Problem details: Put the lines of the listing from the line with "scientific name: Rhapsa scotosialis" up to and including the line with "order: Malpighiales" into a numbered list, leaving out any blank lines.

Records supplied:
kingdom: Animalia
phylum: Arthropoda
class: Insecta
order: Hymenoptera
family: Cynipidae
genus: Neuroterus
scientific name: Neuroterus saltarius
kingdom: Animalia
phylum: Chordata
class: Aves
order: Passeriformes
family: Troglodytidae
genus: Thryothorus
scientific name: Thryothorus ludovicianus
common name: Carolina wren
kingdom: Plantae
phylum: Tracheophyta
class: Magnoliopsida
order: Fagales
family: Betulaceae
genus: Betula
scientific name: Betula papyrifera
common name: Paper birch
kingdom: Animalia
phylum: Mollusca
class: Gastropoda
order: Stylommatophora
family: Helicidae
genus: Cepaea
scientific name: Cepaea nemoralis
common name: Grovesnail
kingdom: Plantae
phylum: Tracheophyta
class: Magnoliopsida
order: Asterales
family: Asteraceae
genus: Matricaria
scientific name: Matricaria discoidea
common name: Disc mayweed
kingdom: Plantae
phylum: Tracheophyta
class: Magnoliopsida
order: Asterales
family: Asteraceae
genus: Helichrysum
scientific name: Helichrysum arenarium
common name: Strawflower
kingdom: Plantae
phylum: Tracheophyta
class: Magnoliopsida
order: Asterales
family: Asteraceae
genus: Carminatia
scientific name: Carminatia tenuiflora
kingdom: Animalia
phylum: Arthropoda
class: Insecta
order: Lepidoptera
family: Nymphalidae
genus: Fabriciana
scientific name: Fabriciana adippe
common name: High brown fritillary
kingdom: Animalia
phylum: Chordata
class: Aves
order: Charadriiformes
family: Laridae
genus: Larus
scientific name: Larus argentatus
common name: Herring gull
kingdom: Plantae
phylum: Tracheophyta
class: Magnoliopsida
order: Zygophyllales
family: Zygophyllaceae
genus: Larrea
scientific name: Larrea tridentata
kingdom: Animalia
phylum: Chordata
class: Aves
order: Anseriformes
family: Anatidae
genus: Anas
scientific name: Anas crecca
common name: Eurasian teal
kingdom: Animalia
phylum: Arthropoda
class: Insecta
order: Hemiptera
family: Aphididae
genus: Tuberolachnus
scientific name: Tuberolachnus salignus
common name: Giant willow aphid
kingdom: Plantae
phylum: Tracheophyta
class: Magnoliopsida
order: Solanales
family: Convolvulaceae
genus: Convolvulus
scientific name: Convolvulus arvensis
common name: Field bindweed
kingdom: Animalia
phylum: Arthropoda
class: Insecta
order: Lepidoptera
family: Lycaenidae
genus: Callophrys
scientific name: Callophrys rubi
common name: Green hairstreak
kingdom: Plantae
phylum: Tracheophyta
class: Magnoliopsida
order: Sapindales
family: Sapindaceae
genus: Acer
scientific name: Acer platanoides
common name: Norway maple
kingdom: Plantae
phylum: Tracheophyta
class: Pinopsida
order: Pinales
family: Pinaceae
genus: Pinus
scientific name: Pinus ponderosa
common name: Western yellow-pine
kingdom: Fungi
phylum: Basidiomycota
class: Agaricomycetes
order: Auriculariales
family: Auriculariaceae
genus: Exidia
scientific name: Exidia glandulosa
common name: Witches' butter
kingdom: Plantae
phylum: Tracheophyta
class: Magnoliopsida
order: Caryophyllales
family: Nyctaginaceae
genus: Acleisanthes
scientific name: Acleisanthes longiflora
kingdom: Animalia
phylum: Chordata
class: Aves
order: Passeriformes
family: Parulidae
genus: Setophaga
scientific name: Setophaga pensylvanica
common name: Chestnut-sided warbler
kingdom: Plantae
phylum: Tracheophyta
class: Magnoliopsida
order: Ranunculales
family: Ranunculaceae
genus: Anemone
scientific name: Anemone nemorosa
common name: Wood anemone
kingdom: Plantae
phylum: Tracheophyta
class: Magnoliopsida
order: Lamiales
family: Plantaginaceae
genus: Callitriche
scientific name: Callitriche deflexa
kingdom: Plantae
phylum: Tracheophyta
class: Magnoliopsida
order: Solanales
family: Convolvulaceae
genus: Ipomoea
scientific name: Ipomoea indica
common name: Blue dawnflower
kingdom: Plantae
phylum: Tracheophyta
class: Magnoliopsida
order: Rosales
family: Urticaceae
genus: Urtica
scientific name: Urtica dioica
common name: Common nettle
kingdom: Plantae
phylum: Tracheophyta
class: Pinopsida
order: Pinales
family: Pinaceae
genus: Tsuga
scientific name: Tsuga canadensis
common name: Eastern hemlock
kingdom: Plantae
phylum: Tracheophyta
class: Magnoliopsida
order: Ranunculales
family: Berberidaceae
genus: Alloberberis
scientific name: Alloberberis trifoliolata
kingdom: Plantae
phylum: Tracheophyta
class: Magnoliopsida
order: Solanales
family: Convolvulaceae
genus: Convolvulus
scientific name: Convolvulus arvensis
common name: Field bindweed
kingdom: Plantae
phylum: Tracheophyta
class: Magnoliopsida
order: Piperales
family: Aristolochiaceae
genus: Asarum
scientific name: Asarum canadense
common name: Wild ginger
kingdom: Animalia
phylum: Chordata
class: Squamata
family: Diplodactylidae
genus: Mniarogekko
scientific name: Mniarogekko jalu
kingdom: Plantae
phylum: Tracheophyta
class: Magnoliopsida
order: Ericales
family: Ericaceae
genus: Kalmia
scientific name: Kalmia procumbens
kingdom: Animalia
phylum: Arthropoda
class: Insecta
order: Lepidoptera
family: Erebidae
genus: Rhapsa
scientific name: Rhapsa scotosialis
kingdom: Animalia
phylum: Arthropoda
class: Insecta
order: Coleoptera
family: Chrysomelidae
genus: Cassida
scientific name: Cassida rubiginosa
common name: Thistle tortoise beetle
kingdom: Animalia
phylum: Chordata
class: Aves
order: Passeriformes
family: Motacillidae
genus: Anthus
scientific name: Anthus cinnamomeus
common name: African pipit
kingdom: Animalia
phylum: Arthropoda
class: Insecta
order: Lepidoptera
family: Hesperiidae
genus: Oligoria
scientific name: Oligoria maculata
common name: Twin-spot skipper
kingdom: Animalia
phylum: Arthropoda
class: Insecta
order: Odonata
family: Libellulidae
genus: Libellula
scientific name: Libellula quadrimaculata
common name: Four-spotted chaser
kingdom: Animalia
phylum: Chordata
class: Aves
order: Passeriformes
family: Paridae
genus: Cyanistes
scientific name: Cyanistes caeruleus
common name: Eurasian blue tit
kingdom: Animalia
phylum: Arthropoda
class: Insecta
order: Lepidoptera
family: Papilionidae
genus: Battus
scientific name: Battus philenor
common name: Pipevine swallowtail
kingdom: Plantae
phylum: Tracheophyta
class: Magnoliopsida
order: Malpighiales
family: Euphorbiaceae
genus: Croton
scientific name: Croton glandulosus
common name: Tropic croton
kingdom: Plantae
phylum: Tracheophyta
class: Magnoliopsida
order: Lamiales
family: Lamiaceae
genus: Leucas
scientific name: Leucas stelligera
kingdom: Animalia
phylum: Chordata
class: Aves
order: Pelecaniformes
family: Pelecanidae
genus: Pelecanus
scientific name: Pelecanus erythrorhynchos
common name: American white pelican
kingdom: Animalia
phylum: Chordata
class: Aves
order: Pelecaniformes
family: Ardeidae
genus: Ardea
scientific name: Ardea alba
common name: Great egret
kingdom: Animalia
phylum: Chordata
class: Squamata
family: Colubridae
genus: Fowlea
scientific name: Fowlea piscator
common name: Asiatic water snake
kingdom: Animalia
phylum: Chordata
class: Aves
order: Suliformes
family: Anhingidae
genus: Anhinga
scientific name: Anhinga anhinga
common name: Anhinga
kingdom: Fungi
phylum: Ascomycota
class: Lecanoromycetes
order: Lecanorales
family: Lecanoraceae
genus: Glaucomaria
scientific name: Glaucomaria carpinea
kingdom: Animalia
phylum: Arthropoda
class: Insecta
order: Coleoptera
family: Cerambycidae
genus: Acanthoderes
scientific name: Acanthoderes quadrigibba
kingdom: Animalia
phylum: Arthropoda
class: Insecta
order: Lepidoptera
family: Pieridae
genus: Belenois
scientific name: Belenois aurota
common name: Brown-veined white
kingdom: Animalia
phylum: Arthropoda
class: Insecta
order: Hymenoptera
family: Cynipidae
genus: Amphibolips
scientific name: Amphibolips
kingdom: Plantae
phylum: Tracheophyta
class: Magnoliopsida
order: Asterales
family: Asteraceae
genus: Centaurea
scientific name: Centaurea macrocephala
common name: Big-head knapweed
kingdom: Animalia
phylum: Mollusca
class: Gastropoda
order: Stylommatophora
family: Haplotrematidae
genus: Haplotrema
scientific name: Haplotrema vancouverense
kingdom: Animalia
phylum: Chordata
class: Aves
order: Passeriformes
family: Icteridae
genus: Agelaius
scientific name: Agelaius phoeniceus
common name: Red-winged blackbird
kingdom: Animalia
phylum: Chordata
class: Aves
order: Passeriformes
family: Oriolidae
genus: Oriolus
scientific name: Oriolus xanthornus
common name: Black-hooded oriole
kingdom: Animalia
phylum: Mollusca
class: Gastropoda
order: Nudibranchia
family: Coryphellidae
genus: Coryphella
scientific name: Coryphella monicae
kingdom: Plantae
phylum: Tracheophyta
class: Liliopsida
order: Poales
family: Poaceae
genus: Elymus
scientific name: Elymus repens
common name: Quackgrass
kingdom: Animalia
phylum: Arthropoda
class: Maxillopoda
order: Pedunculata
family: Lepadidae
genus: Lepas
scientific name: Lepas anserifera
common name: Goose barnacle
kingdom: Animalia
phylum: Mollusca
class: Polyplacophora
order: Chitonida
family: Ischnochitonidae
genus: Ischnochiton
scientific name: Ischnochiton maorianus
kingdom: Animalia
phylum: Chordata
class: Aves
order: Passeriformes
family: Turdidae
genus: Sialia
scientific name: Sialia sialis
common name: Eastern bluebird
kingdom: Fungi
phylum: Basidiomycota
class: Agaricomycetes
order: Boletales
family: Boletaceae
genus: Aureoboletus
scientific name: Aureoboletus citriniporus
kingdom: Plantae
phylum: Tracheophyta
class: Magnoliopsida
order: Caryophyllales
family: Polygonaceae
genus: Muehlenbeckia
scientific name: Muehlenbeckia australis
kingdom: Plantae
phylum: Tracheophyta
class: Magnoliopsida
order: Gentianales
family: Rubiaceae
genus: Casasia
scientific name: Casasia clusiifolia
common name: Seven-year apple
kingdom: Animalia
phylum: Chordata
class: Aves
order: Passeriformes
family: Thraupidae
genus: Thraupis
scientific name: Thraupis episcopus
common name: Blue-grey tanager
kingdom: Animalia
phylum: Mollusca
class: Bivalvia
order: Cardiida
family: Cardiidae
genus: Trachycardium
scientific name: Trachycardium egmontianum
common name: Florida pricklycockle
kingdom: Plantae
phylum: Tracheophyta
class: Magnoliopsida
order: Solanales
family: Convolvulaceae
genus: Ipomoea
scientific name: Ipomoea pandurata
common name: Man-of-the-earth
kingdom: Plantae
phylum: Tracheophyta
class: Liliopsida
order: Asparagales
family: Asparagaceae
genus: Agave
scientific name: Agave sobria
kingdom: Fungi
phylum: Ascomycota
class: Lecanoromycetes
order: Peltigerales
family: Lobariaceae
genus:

Response to this task:
1. scientific name: Rhapsa scotosialis
2. kingdom: Animalia
3. phylum: Arthropoda
4. class: Insecta
5. order: Coleoptera
6. family: Chrysomelidae
7. genus: Cassida
8. scientific name: Cassida rubiginosa
9. common name: Thistle tortoise beetle
10. kingdom: Animalia
11. phylum: Chordata
12. class: Aves
13. order: Passeriformes
14. family: Motacillidae
15. genus: Anthus
16. scientific name: Anthus cinnamomeus
17. common name: African pipit
18. kingdom: Animalia
19. phylum: Arthropoda
20. class: Insecta
21. order: Lepidoptera
22. family: Hesperiidae
23. genus: Oligoria
24. scientific name: Oligoria maculata
25. common name: Twin-spot skipper
26. kingdom: Animalia
27. phylum: Arthropoda
28. class: Insecta
29. order: Odonata
30. family: Libellulidae
31. genus: Libellula
32. scientific name: Libellula quadrimaculata
33. common name: Four-spotted chaser
34. kingdom: Animalia
35. phylum: Chordata
36. class: Aves
37. order: Passeriformes
38. family: Paridae
39. genus: Cyanistes
40. scientific name: Cyanistes caeruleus
41. common name: Eurasian blue tit
42. kingdom: Animalia
43. phylum: Arthropoda
44. class: Insecta
45. order: Lepidoptera
46. family: Papilionidae
47. genus: Battus
48. scientific name: Battus philenor
49. common name: Pipevine swallowtail
50. kingdom: Plantae
51. phylum: Tracheophyta
52. class: Magnoliopsida
53. order: Malpighiales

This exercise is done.